French entrepreneur (born 1972)

Tariq Krim (born 25 October 1972, in Paris) is a French entrepreneur, creator of Netvibes and the founder of Jolicloud, a personal cloud content computing platform and Joli OS, a free operating system based on the Jolicloud platform. In 2008, he was the first French national named by the MIT Technology Review as one of the top 35 innovators in the world under the age of 35. He was appointed Chevalier de l'Ordre des Arts et des Lettres (Knight of the French Order of Arts and Letters) by the French Minister of Culture in 2011.

==Early years==
Tariq Krim spent his childhood in the historic area of Paris, Le Marais. His father was an economist and his mother a teacher. Passionate about computers from an early age (he was given his first computer at 10, and created his first Minitel server at 12 years old), Krim went on to study physics at the University of Paris VII and obtained his post-graduate degree from the Ecole Nationale Superieure des Telecommunications (ENST).

==Career==
=== Journalism ===
In 1994, after meeting with Jean-Francois Bizot, Krim became a writer for Novamag and wrote articles about cyberculture. He continued his career in journalism for the financial daily La Tribune. First based in Paris, then in California (he opened the newspaper's Silicon Valley branch), Krim published various articles on the Internet industry.

=== Entrepreneurship ===

In 1999, Krim decided to move on from writing about Internet innovation. That year, he founded what would become L8Rmedia, a consulting and publishing company specializing in digital media. Its first branch was in San Francisco; he later expanded to Paris. Its main online publication, GenerationMP3 (formerly "MPTrois.com"), attracts 1.5 million readers per month. and pioneered the use of participatory journalism in France.
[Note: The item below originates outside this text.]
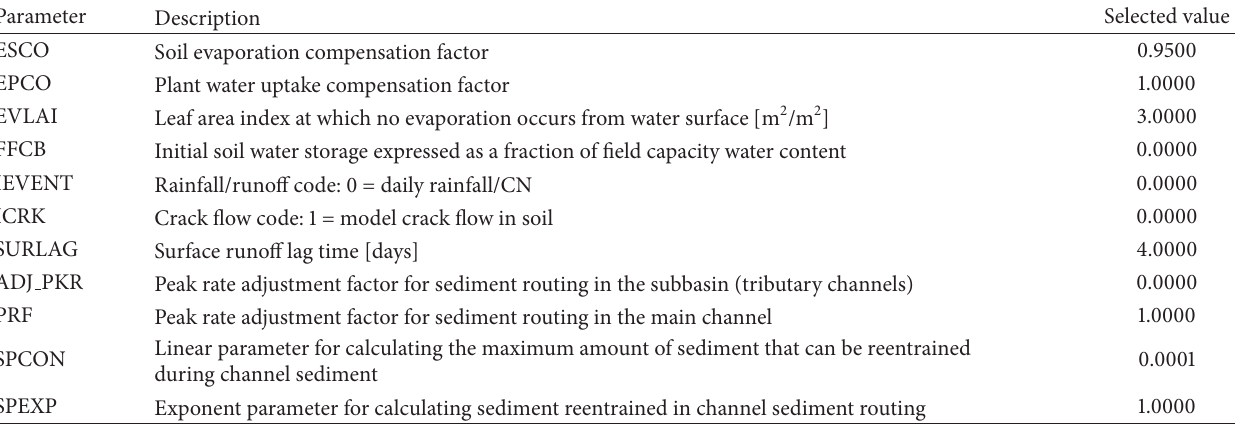
Figure 3: Calibrated model result using original precipitation input. 𝑥 -axis represents time in days and 𝑦 -axis represents flow in cubic meters per second. Table 4: Details of SWAT parameters which are related to runoff mechanism for Imha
In 2005, Krim created Netvibes with Florent Frémont, a developer friend. The personalized dashboard publishing platform claims over 10 million users worldwide, half of whom are in the United States.
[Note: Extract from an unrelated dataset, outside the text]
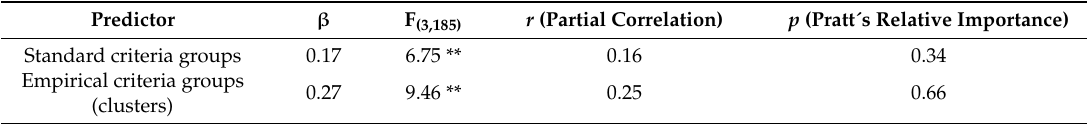
Table 5. Results of the categorical regression analysis (CATREG). Values for predicting conversion to probable dementia of the classification based on standard criteria and classification based on empirical criteria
In 2008, Krim left as the head of the company to create Jolicloud in 2009, co-founded with Romain Huet, the company's CTO. Their vision was to combine cloud technology with a simple user interface. Krim first developed Joli OS, a free operating system, which enabled users to optimise low-cost devices or recycle older computers. In 2012, Jolicloud launched an HTML5-based cloud platform. Jolicloud is backed by $4.2 million in venture capital funding from Atomico Ventures, formed by Kazaa and Skype founders Niklas Zennström and Janus Friis, and Mangrove Capital Partners.

== Mentoring ==
In 2008, Krim co-founded ISAI, "the French tech entrepreneurs' fund", which provides seed capital for web and mobile technology startups. ISAI's co-founders are all members of France's digerati: Orianne Garcia, founder of Terrafemina.com; Pierre Kosciusko-Morizet, founder of PriceMinister; Ouriel Ohayon, founder of TechCrunch France and AppsFire; Geoffroy Roux de Bézieux, CEO of Virgin Mobile; and Stéphane Treppoz, Chairman of the Executive Board of Sarenza. This combined effort has helped launch websites such as co-voiturage.fr and InstantLuxe.com. Krim has said that he has a "passion for building highly disruptive new products".

== Net freedom ==
He advised Adami, a French civil society that allocates the rights of performers. In 2004 he published a study called "Peer-to-Peer, a New Business Model for Music", in which he cites another study by the French Directorate of Economic Forecasting and Analysis, which concluded that "no systematic correlation can be made between downloading and the state of the music industry".

== Thought leadership ==
Krim is a speaker at global technology and media conferences and summits. He regularly appears on mainstream media.

In 2008, he was awarded the Information Technology for Business Creation Prize by Telecom ParisTech and its engineering association (AIST). Krim is one of six French personalities to have been selected as a Young Global Leader (YGL) by the World Economic Forum.

Krim served on the Conseil national du numérique as a vice president from 2013 to 2016.